The program also includes a medical ethics seminar on the responsible conduct of research. In addition, eligible students experience clinical medicine firsthand by shadowing a physician on hospital rounds. To review progress and ensure the scientific validity of their work, program participants meet with their mentors weekly. At the conclusion of the program, teams do a formal presentation and complete a written thesis of their project.
Read the fact sheet for more information.
Previously Published Research
Some examples of previously published articles by Duke's STAR program participants include:
- Association between Furosemide Exposure and Patent Ductus Arteriosus in Hospitalized Infants of Very Low Birth Weight.

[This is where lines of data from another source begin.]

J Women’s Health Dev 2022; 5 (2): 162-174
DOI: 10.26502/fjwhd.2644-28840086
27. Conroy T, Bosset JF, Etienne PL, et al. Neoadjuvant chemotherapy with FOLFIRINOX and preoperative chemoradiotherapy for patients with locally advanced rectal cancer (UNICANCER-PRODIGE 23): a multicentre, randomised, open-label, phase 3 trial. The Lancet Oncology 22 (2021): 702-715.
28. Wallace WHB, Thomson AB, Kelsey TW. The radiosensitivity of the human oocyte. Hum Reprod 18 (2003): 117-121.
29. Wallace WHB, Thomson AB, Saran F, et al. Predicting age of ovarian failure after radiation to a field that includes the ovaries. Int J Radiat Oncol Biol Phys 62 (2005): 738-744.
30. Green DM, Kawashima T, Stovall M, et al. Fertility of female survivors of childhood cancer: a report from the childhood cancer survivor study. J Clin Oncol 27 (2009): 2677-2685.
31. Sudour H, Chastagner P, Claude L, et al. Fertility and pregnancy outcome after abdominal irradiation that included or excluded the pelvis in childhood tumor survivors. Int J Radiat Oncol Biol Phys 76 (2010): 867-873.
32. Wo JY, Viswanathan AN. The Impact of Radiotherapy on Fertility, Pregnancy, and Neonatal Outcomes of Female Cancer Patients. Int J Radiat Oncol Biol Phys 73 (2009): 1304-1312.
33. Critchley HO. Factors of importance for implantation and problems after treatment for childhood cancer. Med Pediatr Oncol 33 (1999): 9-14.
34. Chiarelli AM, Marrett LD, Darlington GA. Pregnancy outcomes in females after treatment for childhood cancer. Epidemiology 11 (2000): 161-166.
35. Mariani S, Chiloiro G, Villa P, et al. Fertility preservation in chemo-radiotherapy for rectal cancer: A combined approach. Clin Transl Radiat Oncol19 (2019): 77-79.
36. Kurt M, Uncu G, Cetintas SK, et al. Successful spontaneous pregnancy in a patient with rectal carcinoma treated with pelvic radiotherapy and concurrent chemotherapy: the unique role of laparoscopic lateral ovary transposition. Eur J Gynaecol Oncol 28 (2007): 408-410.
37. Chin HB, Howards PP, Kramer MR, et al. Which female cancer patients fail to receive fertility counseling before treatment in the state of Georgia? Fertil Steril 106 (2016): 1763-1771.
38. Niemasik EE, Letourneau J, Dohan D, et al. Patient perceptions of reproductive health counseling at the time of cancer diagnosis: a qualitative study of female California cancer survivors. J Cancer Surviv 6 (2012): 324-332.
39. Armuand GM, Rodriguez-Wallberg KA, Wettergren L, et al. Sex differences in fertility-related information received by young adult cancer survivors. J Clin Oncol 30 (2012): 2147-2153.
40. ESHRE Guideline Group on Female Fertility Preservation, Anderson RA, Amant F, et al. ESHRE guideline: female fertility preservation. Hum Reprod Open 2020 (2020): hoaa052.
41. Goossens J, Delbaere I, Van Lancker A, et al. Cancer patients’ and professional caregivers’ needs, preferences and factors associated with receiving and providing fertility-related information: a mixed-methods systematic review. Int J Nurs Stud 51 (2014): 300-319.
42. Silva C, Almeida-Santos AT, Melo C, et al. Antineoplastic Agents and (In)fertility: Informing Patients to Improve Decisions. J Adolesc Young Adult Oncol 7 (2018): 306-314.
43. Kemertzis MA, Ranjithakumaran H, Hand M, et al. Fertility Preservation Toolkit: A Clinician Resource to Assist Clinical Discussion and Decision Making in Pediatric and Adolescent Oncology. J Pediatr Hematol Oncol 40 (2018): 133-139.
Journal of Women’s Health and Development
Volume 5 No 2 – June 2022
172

- In-hospital outcomes of premature infants with severe bronchopulmonary dysplasia.
- Risk factors for group B streptococcal disease in neonates of mothers with negative antenatal testing
- Effectiveness of Granulocyte Colony-Stimulating Factor in Hospitalized Infants with Neutropenia
- Rifampin use and safety in hospitalized infants
- Use and safety of erythromycin and metoclopramide in hospitalized infants
- Cefepime and ceftazidime safety in hospitalized infants
- Enteral feeding with human milk decreases time to discharge in infants following gastroschisis repair
- Safety of histamine-2 receptor blockers in hospitalized VLBW infants
- Middle and high school teachers, high school students, and undergraduates are encouraged to apply
Please note: U.S. citizenship is required for participation (per NIH policy). This is NOT a residential program. Participants are responsible for securing their own room and board.
A stipend will be provided to participants.
- College students will receive $3,200
- High school students will receive $2,600
- Teachers participating in the program will also be compensated for the 8-week commitment
Duke Clinical Research Institute,
300 West Morgan St., Durham, NC 27701
- Completed application (high school student) (college student) *Note: Please use Firefox or Safari for best performance when downloading these applications.
- School transcript
- Two letters of support provided by non-relatives *To be emailed by the letter writers.
- Essay (300 to 500 word limit)
- Completed application *Note: Please use Firefox or Safari for best performance when downloading these applications.
- Curriculum vitae
- A letter of support from your institution plus one additional reference *To be e-mailed by the letter writers.